CONFINED is a confronting exhibition featuring work from indigenous Australians who have spent time in jail.

The exhibitors include Dennis Thorpe, who said he was wanted to use his own life story in the lines of his painting, which were a departure from the popular style of Aboriginal dot painting.

I’m not into the dots, I like the lines in the story and the camouflage of this piece which is doing the talking for the Aboriginal people and for their struggle,” he said.

There is a continuation of culture in this painting.

The exhibition also highlights the over representation of indigenous people in the prison system, and promotes the role of culture in rehabilitation.

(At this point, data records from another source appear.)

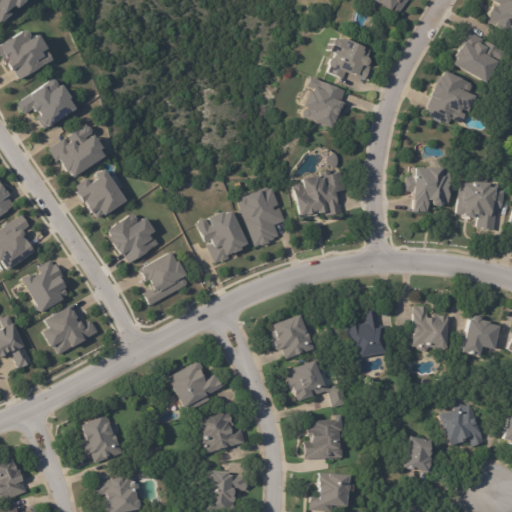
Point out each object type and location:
building: (389, 5)
building: (390, 5)
building: (6, 7)
building: (8, 8)
building: (499, 15)
building: (501, 15)
building: (24, 53)
building: (22, 54)
building: (473, 56)
building: (477, 57)
building: (345, 59)
building: (347, 60)
building: (446, 98)
building: (448, 99)
building: (318, 102)
building: (44, 103)
building: (320, 103)
building: (467, 103)
building: (46, 104)
road: (380, 118)
building: (74, 151)
building: (76, 152)
building: (331, 161)
building: (426, 187)
building: (426, 188)
building: (97, 193)
building: (316, 195)
building: (99, 196)
building: (319, 196)
building: (476, 202)
building: (3, 203)
building: (4, 203)
building: (478, 203)
building: (258, 215)
building: (260, 216)
building: (510, 217)
building: (511, 220)
building: (218, 235)
building: (219, 236)
building: (129, 237)
building: (130, 238)
road: (66, 239)
building: (12, 242)
building: (13, 245)
building: (159, 277)
building: (161, 278)
building: (43, 286)
building: (43, 286)
road: (245, 286)
building: (64, 329)
building: (425, 329)
building: (429, 329)
building: (65, 331)
building: (475, 334)
building: (366, 335)
building: (288, 336)
building: (291, 336)
building: (365, 336)
building: (476, 337)
building: (335, 342)
building: (10, 343)
building: (11, 344)
building: (508, 344)
building: (509, 345)
building: (305, 382)
building: (312, 383)
building: (191, 385)
building: (189, 386)
road: (271, 399)
building: (457, 425)
building: (459, 425)
building: (506, 430)
building: (508, 430)
building: (215, 432)
building: (217, 433)
building: (97, 438)
building: (100, 439)
building: (320, 439)
building: (323, 439)
road: (57, 450)
building: (415, 454)
building: (418, 454)
building: (8, 479)
building: (9, 479)
building: (223, 488)
building: (219, 490)
building: (327, 492)
building: (328, 492)
building: (115, 493)
building: (117, 493)
road: (504, 497)
road: (450, 500)
building: (8, 509)
building: (9, 510)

The Torch cross-cultural arts organisation’s indigenous arts officer, Kent Morris, said the exhibition gave Aboriginal and Torres Strait Islanders in prison an opportunity for feedback on their work and support for their creative development.

Mr Morris said he had found it hard to choose pieces to exhibit.

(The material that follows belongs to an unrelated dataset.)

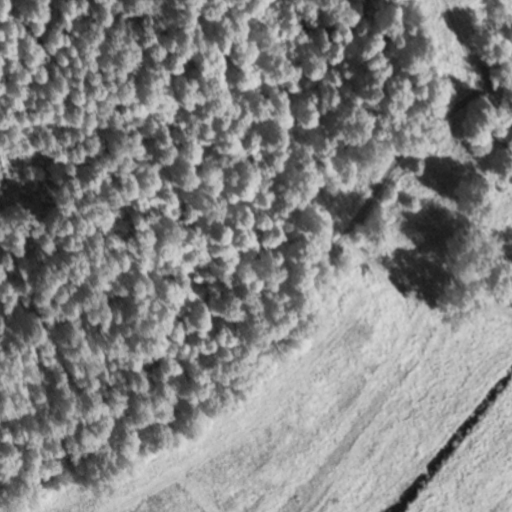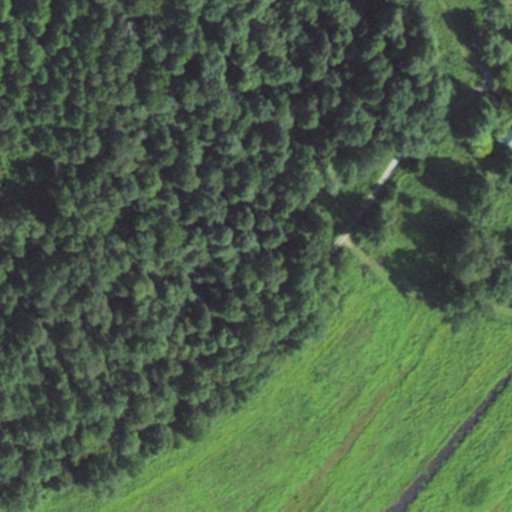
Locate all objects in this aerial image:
building: (506, 132)
road: (262, 317)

Some of this work blows me away, he said.

One artist has only been doing art for six months and already his work is of such a high level.

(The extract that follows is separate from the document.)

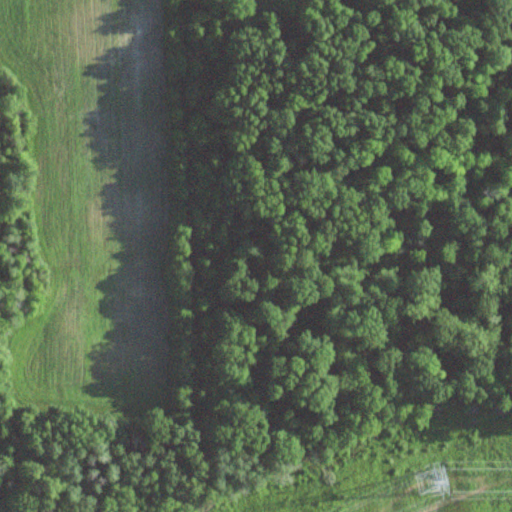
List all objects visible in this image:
power tower: (418, 486)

It offers the community a chance to support emerging new artists and to learn about their experiences as prisoners.

Mr Thorpe said he hoped to set up a cultural centre where former indigenous inmates could go to for art supplies and to work.

Otherwise they might just get home and sit down and the ability to carry on the cultural work in the art is lost, Mr Thorpe said.

This is the fourth Confined exhibition.

It runs at the St Kilda Town Hall until March 7.